Monitoring Student Files

Evaluating student work is easy with Teacher’s Area Reports features in Mavis Beacon Teaches Typing for Schools. This section guides you through the evaluation process and presents a variety of assessment suggestions that help your students get the most of the program’s typing curriculum.

To ensure that each of your students fully benefits from the many features of Mavis Beacon Teaches Typing for Schools, you must help each of them sign in for the first time.
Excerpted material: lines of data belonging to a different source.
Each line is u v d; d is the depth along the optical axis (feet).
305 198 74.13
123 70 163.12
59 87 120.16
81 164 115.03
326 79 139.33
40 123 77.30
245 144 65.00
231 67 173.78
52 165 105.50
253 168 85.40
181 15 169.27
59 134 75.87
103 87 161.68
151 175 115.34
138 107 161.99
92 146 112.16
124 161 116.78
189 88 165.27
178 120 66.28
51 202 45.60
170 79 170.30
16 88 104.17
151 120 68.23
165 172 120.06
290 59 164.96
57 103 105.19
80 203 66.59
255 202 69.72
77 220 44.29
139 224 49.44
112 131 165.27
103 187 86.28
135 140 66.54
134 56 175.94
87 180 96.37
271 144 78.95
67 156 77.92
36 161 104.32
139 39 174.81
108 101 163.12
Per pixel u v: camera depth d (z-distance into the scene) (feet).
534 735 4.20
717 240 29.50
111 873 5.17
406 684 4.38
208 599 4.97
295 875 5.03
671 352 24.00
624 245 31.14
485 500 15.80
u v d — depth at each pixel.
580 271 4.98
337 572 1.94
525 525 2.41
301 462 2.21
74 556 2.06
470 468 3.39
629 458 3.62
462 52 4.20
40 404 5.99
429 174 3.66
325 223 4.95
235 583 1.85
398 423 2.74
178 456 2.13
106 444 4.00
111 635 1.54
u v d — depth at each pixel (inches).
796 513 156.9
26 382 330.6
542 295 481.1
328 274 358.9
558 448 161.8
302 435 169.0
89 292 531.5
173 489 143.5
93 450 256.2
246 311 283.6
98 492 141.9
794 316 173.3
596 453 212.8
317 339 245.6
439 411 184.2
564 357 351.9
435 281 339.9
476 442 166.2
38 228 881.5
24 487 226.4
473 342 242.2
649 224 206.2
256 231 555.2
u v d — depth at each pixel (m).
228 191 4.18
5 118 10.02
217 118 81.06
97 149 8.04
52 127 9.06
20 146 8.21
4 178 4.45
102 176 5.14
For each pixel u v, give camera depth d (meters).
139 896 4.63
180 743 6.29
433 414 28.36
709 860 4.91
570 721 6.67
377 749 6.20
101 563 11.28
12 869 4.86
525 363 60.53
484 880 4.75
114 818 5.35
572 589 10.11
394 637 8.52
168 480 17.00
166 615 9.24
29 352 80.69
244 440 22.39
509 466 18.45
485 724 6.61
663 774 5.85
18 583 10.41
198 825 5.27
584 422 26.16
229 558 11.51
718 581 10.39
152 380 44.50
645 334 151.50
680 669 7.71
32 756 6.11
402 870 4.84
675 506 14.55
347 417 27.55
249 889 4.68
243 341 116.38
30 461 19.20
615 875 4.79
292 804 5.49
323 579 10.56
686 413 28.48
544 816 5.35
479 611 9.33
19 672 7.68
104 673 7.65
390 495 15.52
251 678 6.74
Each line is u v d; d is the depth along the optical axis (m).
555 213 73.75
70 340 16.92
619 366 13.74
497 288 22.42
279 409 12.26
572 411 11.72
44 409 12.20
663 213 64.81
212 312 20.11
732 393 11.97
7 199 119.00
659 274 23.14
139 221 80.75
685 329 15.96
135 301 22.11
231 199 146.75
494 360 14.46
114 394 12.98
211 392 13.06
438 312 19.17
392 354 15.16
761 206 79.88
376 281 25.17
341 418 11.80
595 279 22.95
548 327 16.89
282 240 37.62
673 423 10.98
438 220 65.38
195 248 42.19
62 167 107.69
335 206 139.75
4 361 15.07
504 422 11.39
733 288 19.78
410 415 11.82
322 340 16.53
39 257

Stress the importance of accessing and using only their student profiles.

If your students are young, it may be best to initially sign-in each new user and access their profiles yourself.

Teaching Tips

If you have more than one computer in use, identify each typing station and assign students to one particular machine where their records are stored. (If you’re using Mavis Beacon Teaches Typing for Schools (Network), this is not necessary.)

Keep a list of station assignments so that you know which computer to use to review or adjust a particular student’s file, and for future grading.

Allow time for students to establish a record within the program before you begin monitoring their progress.

Once students have completed a few pre-scripted lessons and the program has an adequate sampling of their typing, it begins to tailor the sessions to fit each student’s proficiency.

It may be necessary to delete class and student profiles from time to time, for example, when students leave mid-semester, or at the beginning of a new term. For information on removing student files, see the Deleting Classes and Deleting Students sections of the User Manual.

Profile Monitoring Checklist

When determining what to look for and how to remedy it, you should review the following list:

  • Have a student call up their personal profiles only.
  • Do not let students register under someone else’s name. Watch them as they log on and check that they use their profiles. If they do not, tell them that the program is only effective when they do the work themselves and move at their own pace.
  • Check that students complete their lessons and watch for signs of inactivity at the computer. If this becomes a problem, try modifying some of their settings (see the Editing Classes and Editing Students sections of the User Manual). For example, you might increase the game frequency by creating more custom lessons that are in a game environment and instructing your students to select those lessons during their practice sessions.
  • Monitor students to ascertain whether they are typing in a variety of exercise formats. Be sure that they do not change most of their lessons to games.
  • Check that students do not skip each presented lesson until they reach a game.